Sutskever started SSI with Daniel Gross, who oversaw Apple’s AI and search efforts, and former OpenAI employee Daniel Levy. The company has offices in Palo Alto, California, and Tel Aviv, Israel.
“SSI is our mission, our name, and our entire product roadmap, because it is our sole focus,” the company posted on X. “Our singular focus means no distraction by management overhead or product cycles, and our business model means safety, security, and progress are all insulated from short-term commercial pressures.”
Sutskever was one of the OpenAI board members involved in the temporary ouster of co-founder and CEO Sam Altman in November.
In November, OpenAI’s board said in a statement that Altman had not been “consistently candid in his communications with the board.” The issue quickly came to look more complex. The Wall Street Journal and other media outlets reported that Sutskever trained his focus on ensuring that artificial intelligence would not harm humans, while others, including Altman, were instead more eager to push ahead with delivering new technology.

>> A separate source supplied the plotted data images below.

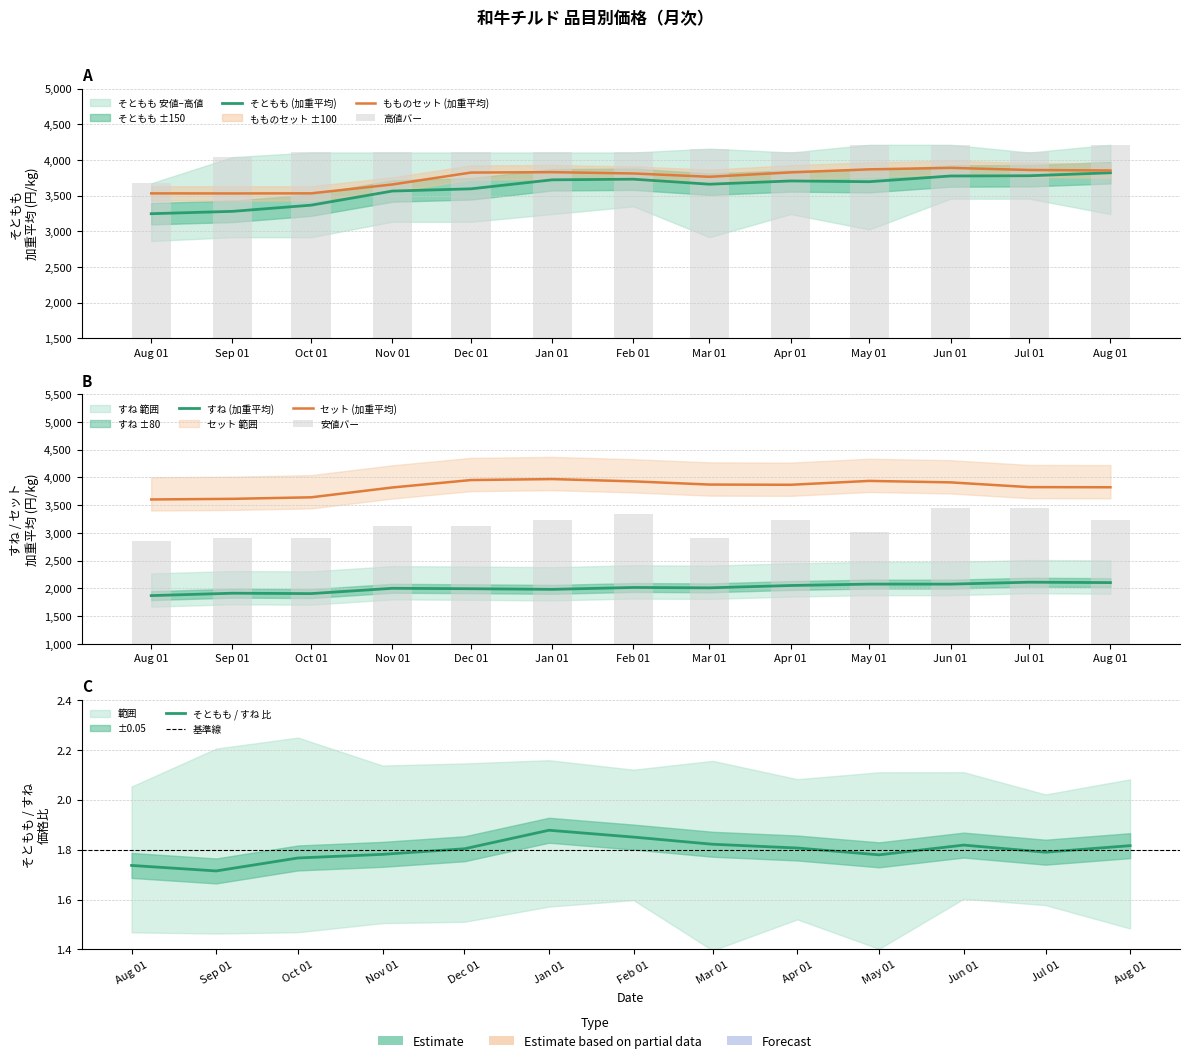

List the series in order of their peak value, lowest first.

すね (加重平均), そともも 安値, そともも (加重平均), もものセット (加重平均), セット (加重平均), そともも 高値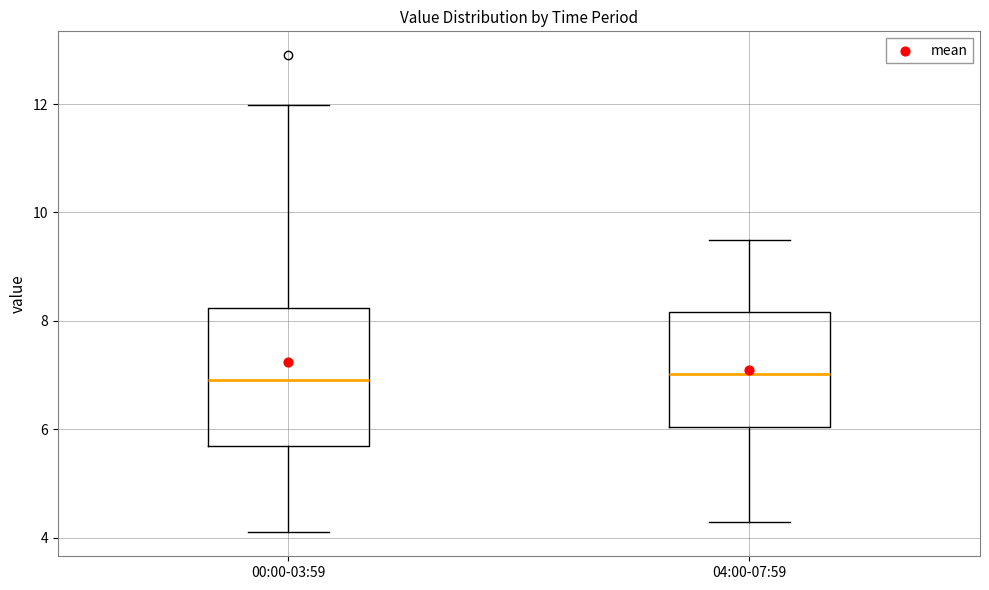

Reading left to right, transcribe this box plot: for each box, give where its median line is, the range the box spans, and where its two whiskers end, as read against the y-axis. The values are not printed on the chart, so give them approximately, as read against the axis.

00:00-03:59: median 7.0, box 5.6 to 8.2, whiskers 4.2 to 12.0
04:00-07:59: median 7.0, box 6.0 to 8.2, whiskers 4.4 to 9.6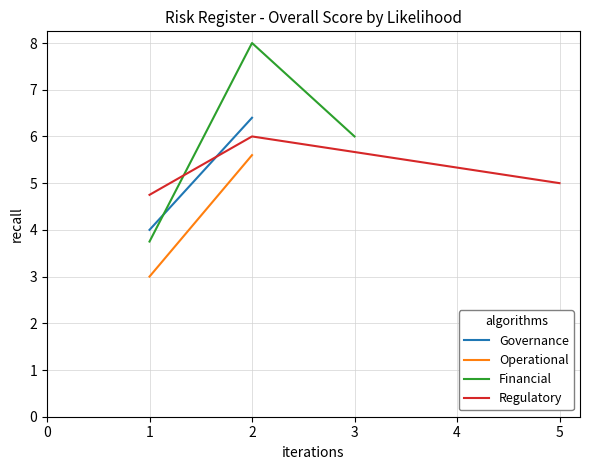

Rank the categories by Financial value from lowest to highest.

1, 3, 2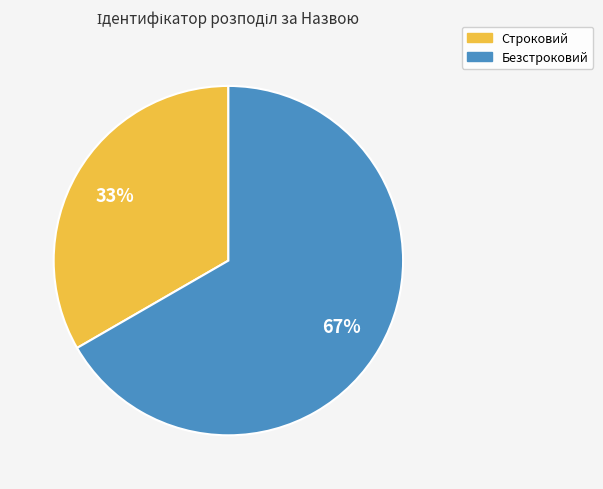

To the nearest percent, what percentage of the pie is Строковий?

33%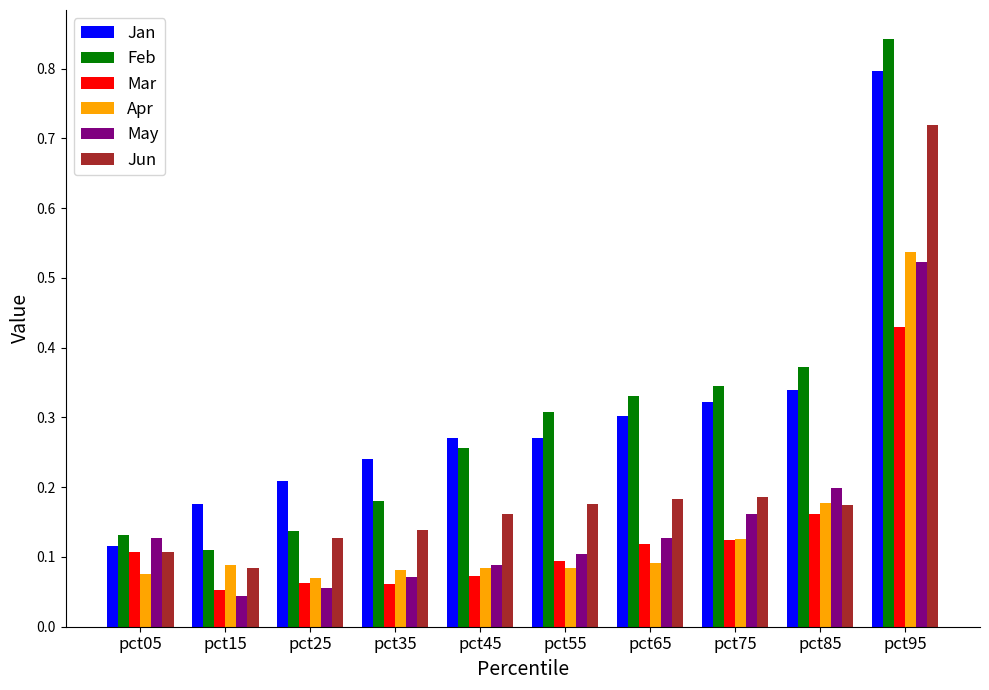

The value of Jan at pct35 is 0.2. True or false?

True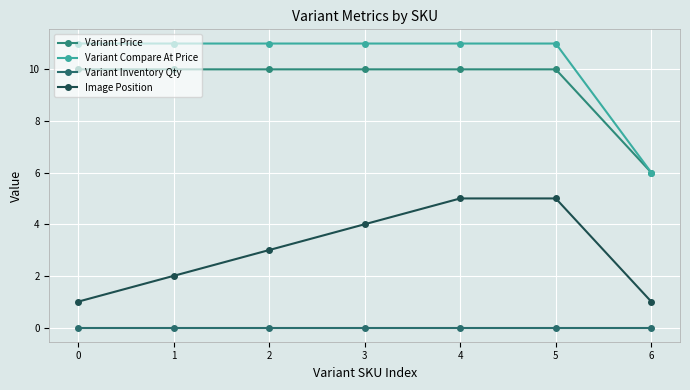

What is the sum of the Image Position values at 5 and 6?

6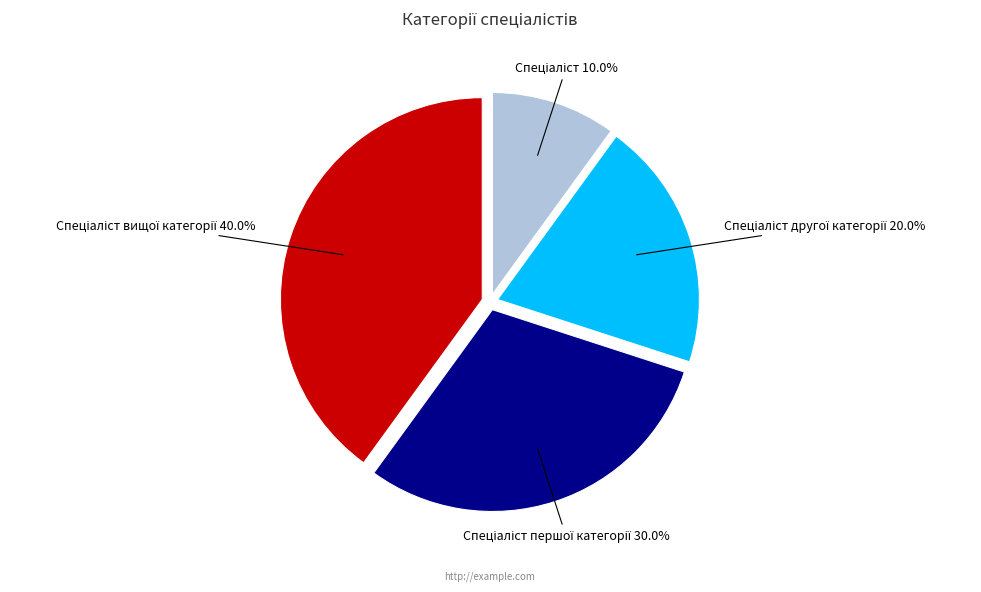

Does any single category account for the majority?

No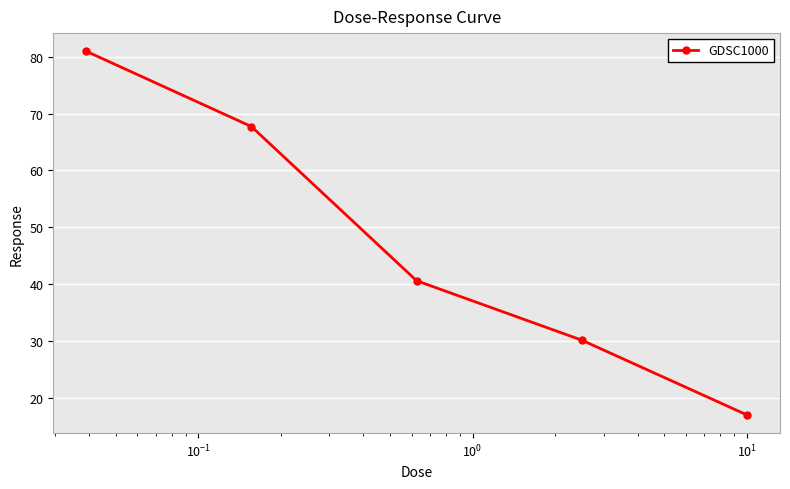

What is the maximum value shown in the chart?

81.0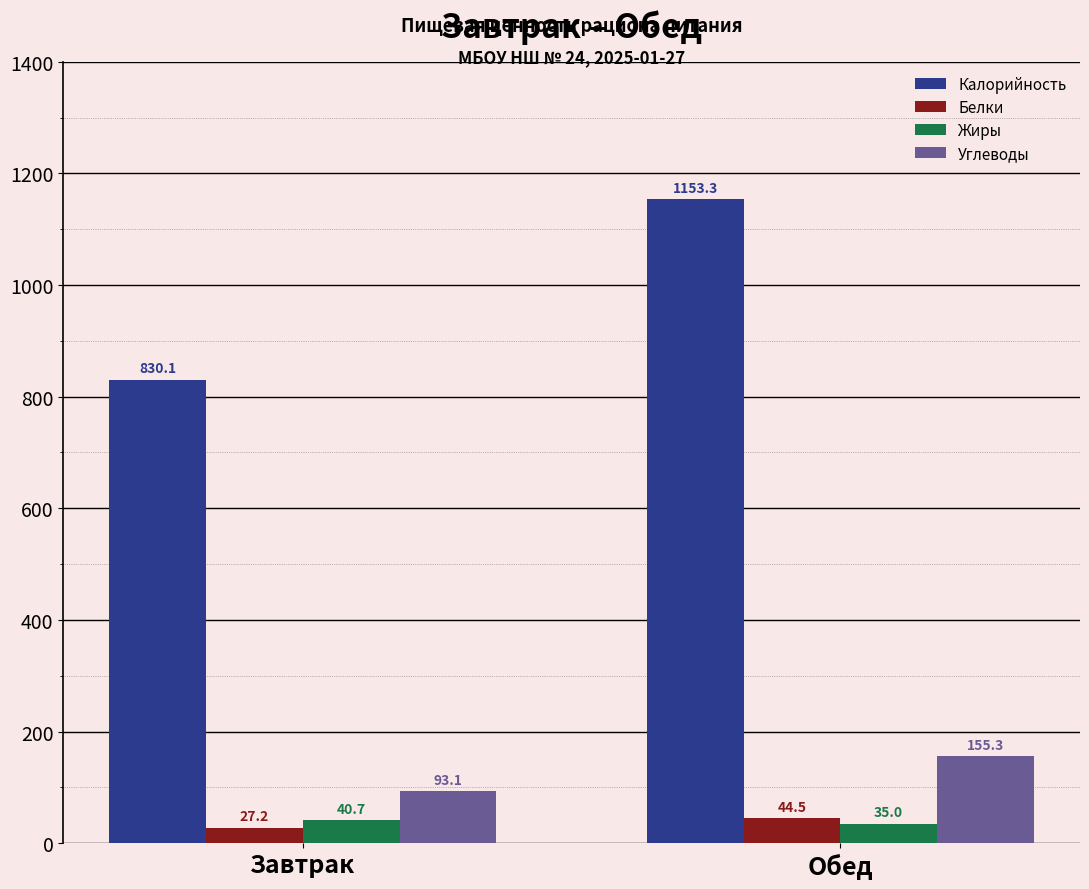

Count the number of categories in the chart.

2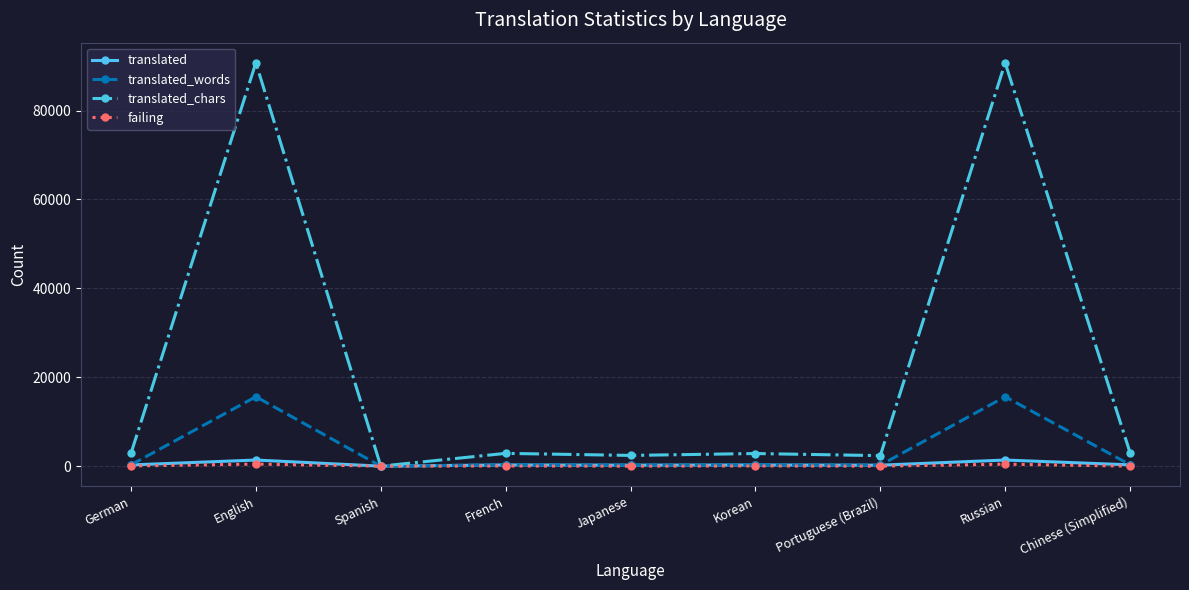

How many series are shown in this chart?

4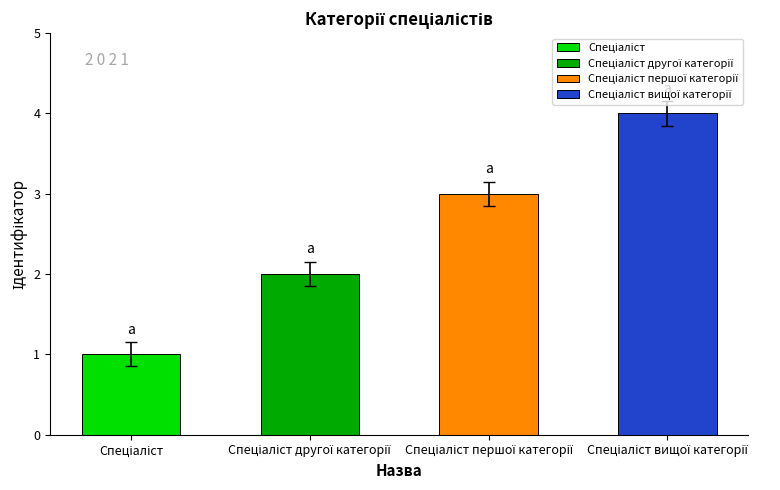

Reading left to right, list all the values displayed in this chart.

1	2	3	4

Almost all of OpenAI’s employees signed an open letter saying they would leave in response to the board’s action. Days later, Altman was back at the company.
Following Altman’s sudden ouster and before his quick reinstatement, Sutskever publicly apologized for his role in the ordeal.
“I deeply regret my participation in the board’s actions,” Sutskever wrote in a post on X on Nov. 20. “I never intended to harm OpenAI. I love everything we’ve built together and I will do everything I can to reunite the company.”